In the following decade it happened with Fine Gael as successive leadership squabbles involving Alan Dukes, John Bruton and Michael Noonan derailed its unity and focus. It reached its nadir in 2002 when the party suffered the kind of humiliating defeat that placed a question mark over its political future.
Sometimes parties suffer because the leader is a political duffer. Look at the succession of bellyflops the Tories had until David Cameron came among. Look at the Labour Party now. However, if we look at the two longest-lasting (and electorally successful) taoisigh in recent Irish political history, Bertie Ahern Enda Kenny, they held positions that were largely undisputed.

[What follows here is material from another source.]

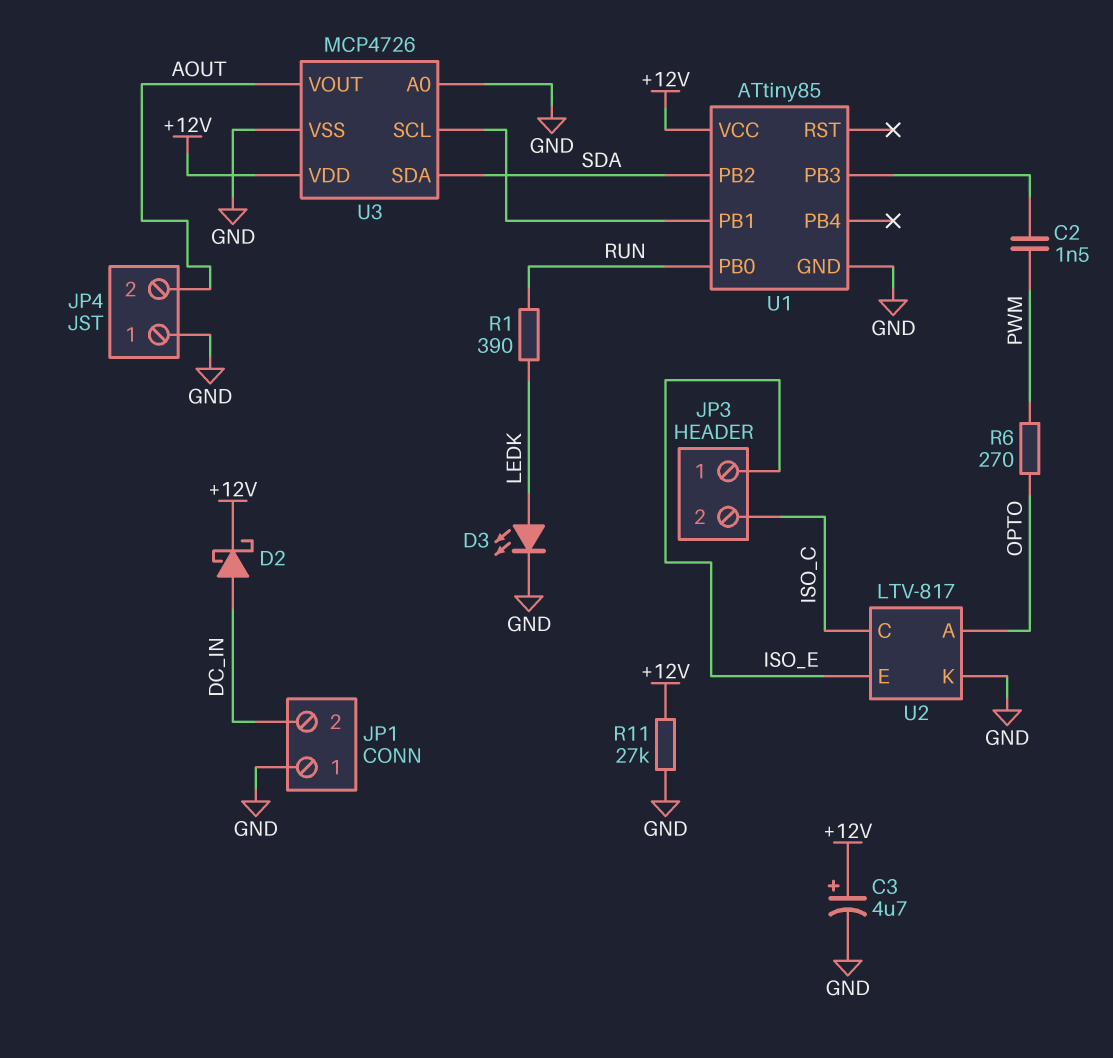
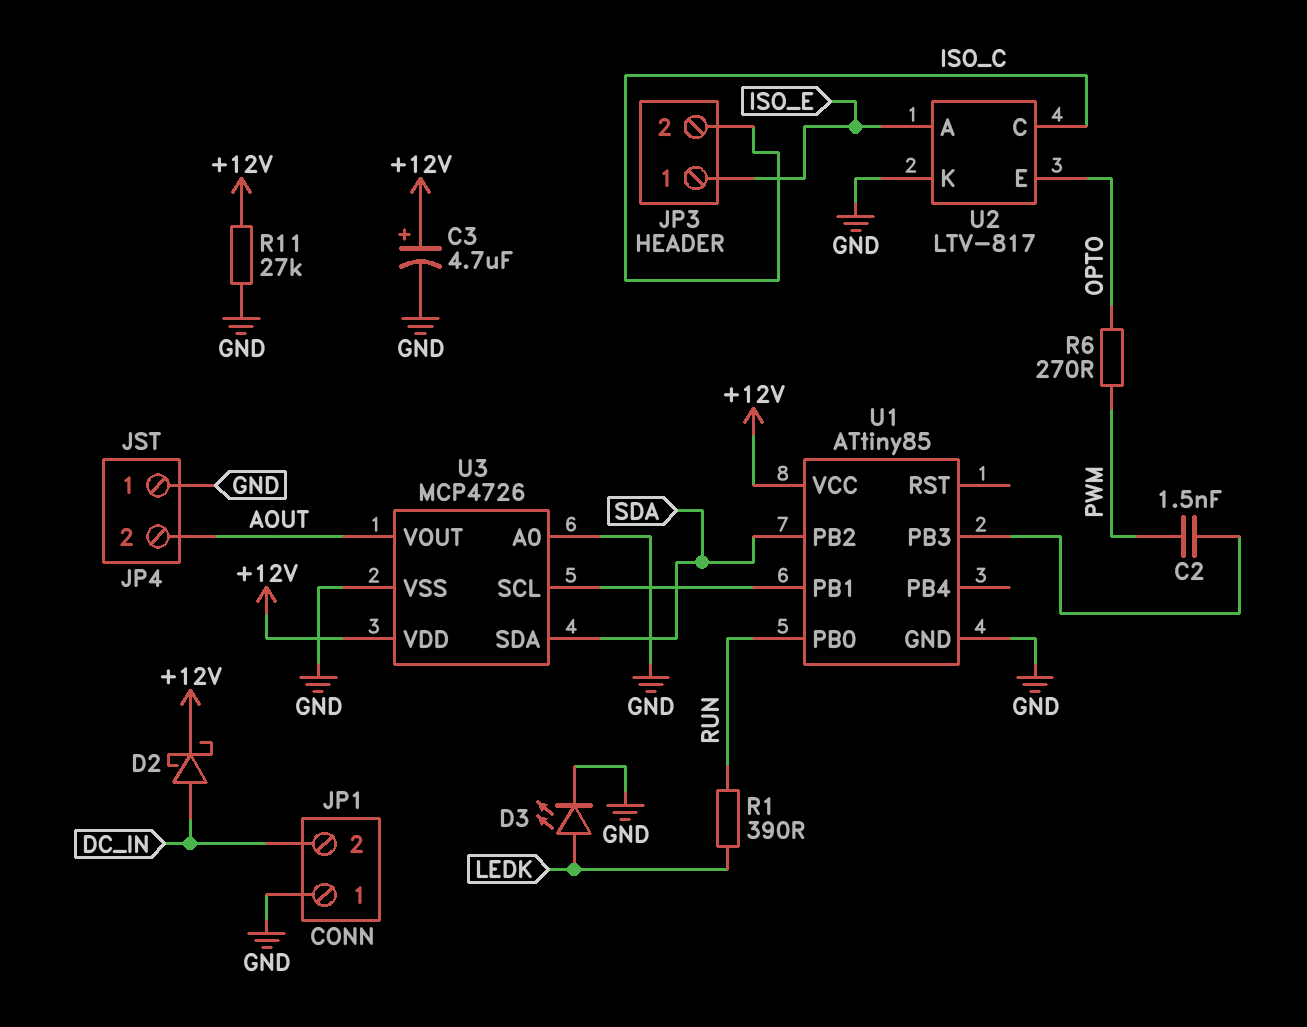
U2 pin A: OPTO -> ISO_E
U2 pin E: ISO_E -> OPTO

Someone will win the Fine Gael contest. But that’s no guarantee it will settle the leadership question.
The loser will in all likelihood become tánaiste and Minister for Justice (the role of finance will go to Paschal Donohoe, who may himself pose a future threat).
You will see all kinds of loyalties being pledged. But then supporters will have to be rewarded and some of the losing side might find themselves languishing on the back benches. If the tussle is close and heated, it has the potential of creating two camps with their collective fingers on the self-destruct buttons.
That’s not saying it will necessarily happen. It could be all be zen and kumbaya, but in my experience that’s not the way these things work out. More often than not, the mood among the losing camps becomes default negative and the sniping becomes infectious and habitual. Those who want a Granita-style deal would be well to remember that for the losing side there’s no such thing as a free lunch.